Ms. Ellin, 40, keeps a toned, slim figure now. But she was a husky gymnast in her teens, eating Duncan Hines chocolate frosting straight from the container and occasionally devouring a box of Ring Dings in an hour. “I like to call myself a failed bulimic,” she said. “I had mastered the binge but never perfected the purge. People in high school tell me, ‘But you weren’t fat,’ and I get really angry, because that’s the way I was made to feel in my family, and my identity at the time was wrapped up in being a fat kid.” And she still feels like the fat girl, the outsider. When she goes to the Times cafeteria, she’ll find herself looking around the room at the cliques of writers or editors chomping on salads and sandwiches. And she’ll wonder why it suddenly seems like she’s stuck in a John Hughes movie. (Is there a relationship, one wonders,between being a FFK and being a freelancer?)
“Being a fat kid shapes your identity,” Ms. Ellin said, “because the world is one big high school.”
Diabolical Diet Docs
Blogger Stephanie Klein, a Long Island native, has also written about being a FFK; her book Moose: A Memoir of Fat Camp, will be released at the end of May by publisher William Morrow.
“A lot of overweight kids, and adults, have what I call the someday syndrome,” Ms.

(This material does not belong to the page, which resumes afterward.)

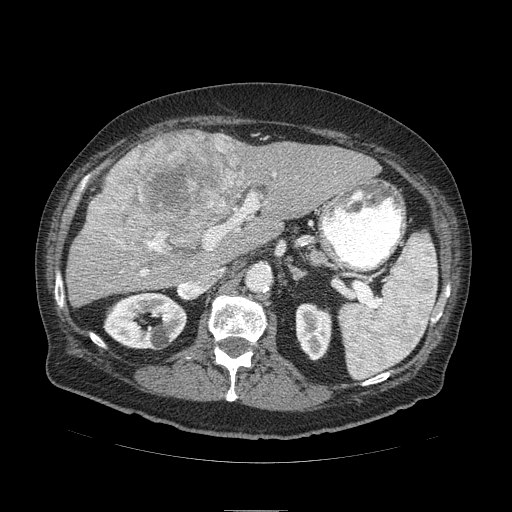
Contrast-enhanced abdominal CT (liver protocol), one axial slice; position 51 of 103 along the scan axis; reconstruction kernel STANDARD; 120 kVp; soft-tissue window (W 400 / L 40 HU); 512 × 512 image matrix. Case-level facts recorded for this patient, not image findings: diagnosis: hepatocellular carcinoma (patient treated with transarterial chemoembolisation; whether this scan precedes or follows treatment is not stated here); TNM stage (as recorded): Stage-IIIA.
Structures marked on this image (semi-automatically segmented with operator editing):
- liver parenchyma outside the tumour (the mass and vessels are separate outlines, so this box may not span the whole liver): bounding box (x1, y1, x2, y2) in pixels: (66, 134, 380, 306)
- mass: (84, 129, 250, 258)
- portal vein: (140, 173, 276, 276)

Klein said. “They think someday in the future everything will be fixed and brighter because you’re thin. It never works that way.”

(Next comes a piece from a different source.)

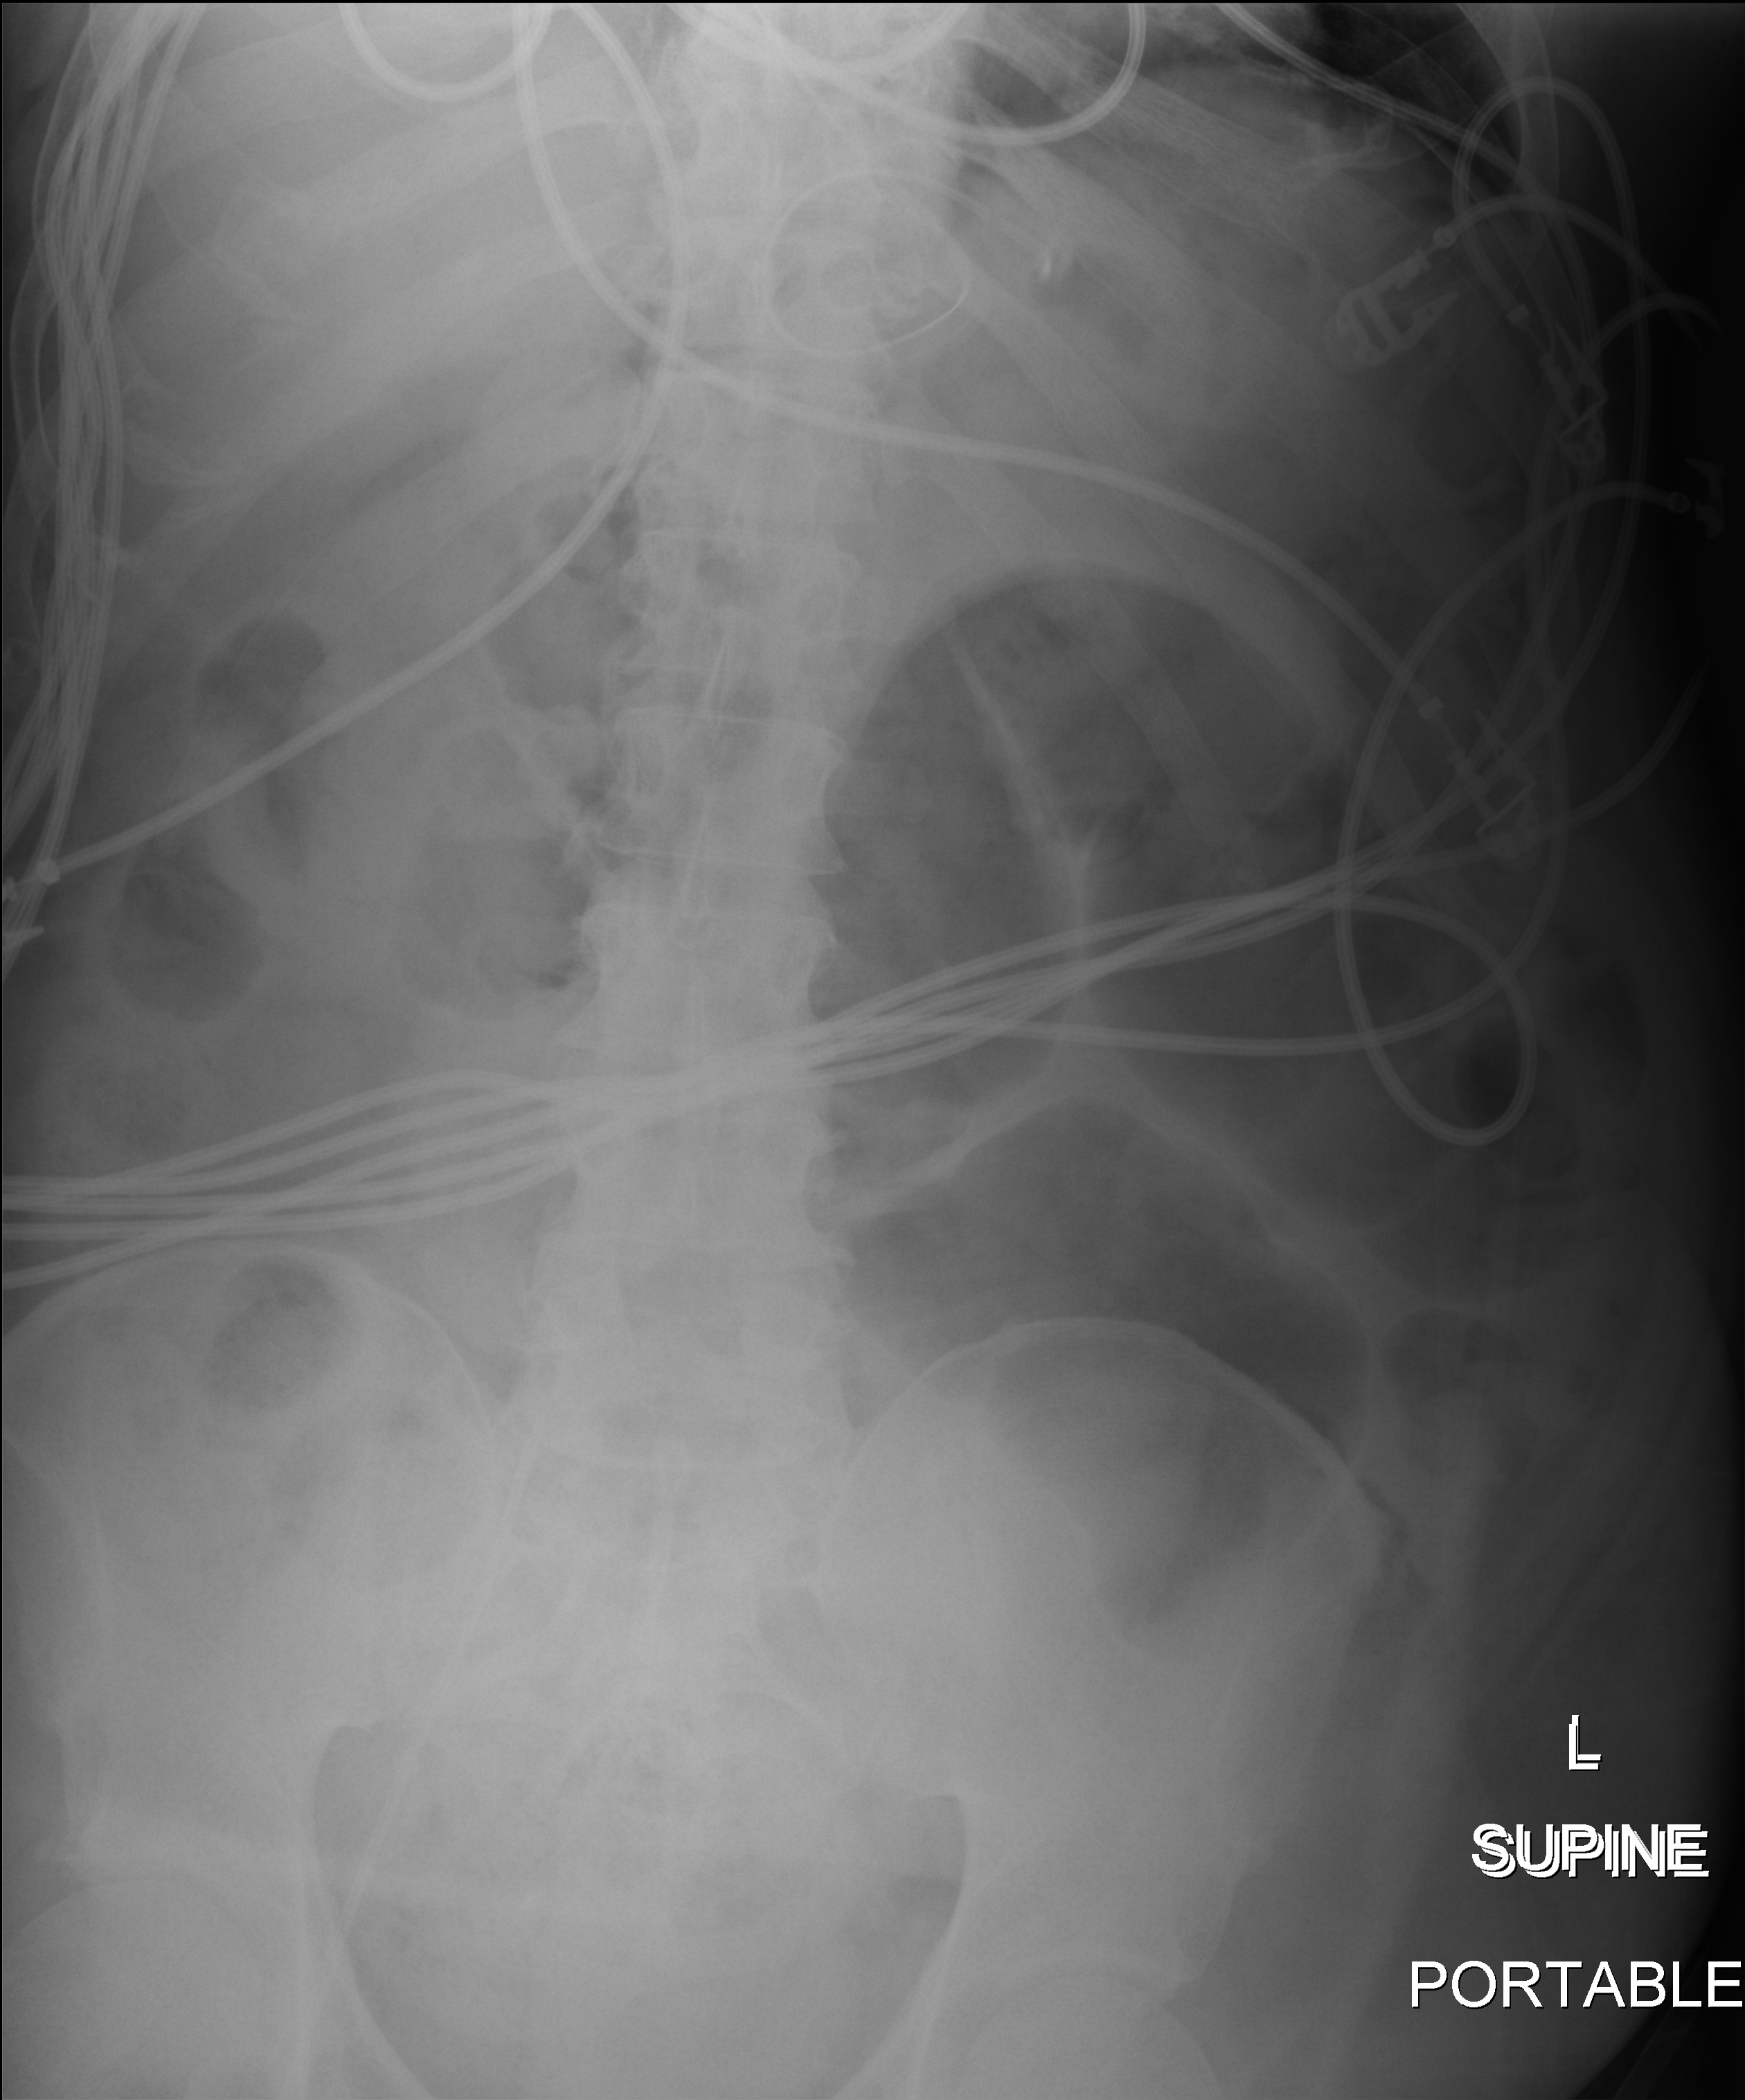
Bedside abdomen radiograph (digital radiography). Adult patient hospitalised with COVID-19, age 18–59 years.
Hospital-stay facts (about this admission, not read from this image; timing relative to this image not recorded):
- chronic kidney disease (admission record): no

Ms. Klein, who now lives in Austin, Texas, remembered being treated by a diet doctor in Manhattan “who would stab your arm with a B vitamin” and “yell at you if you gained weight.”
“Before I’d go there, I would practically starve myself to make up for the times I was bad,” she said poignantly. “I would take these water tablets, they’re like $100 for a bottle, and I would take them to get rid of the water weight so he wouldn’t yell at me.”
Ms. Klein lost about 20 pounds with the doctor, but realized that her husband was cheating on her with women all over the city. Later, she gained the weight back.
“I still will always think of myself as the fat girl,” she said. “I think there’s a real sensitivity that’s kind of tattooed on you when you’ve grown up as the fat kid. If I ever hear anyone say someone is fat, I jump on the chance to correct them, not to make them feel bad, but to dismantle a lot of things people think and say.”
Perhaps fat kids are so ridiculed and chastised because some unfairly see them as a physical manifestation of weakness. Many people can hide their vices and addictions (whether it’s sex, like the promiscuous Spitzers of the world, or gambling, drugs, pornography, shopping). But the fat kid’s tragedy is made flesh, hanging over too-tight jeans and spilling from ill-fitting tops.
Maybe it’s this very public humiliation that makes FFKs more ambitious than average, eager to quiet the taunts that still ring in their heads—yet also, somehow, more compassionate.
“There’s a reason I’m not the editor of Esquire or Guns and Gardens,” Mr. Zinczenko told The Observer. “I choose to work for a magazine that can help people.”
“There’s always that part of me that needs to ‘prove’ that all those jerky kids were wrong,” Ms. Silk said. “I learned to be funny and artistic because I needed to attract people in a way that ‘made up’ for the fact that my looks weren’t my prized possessions. In that regard, the symptoms of being the ‘fat kid’ will always be part of who I am.”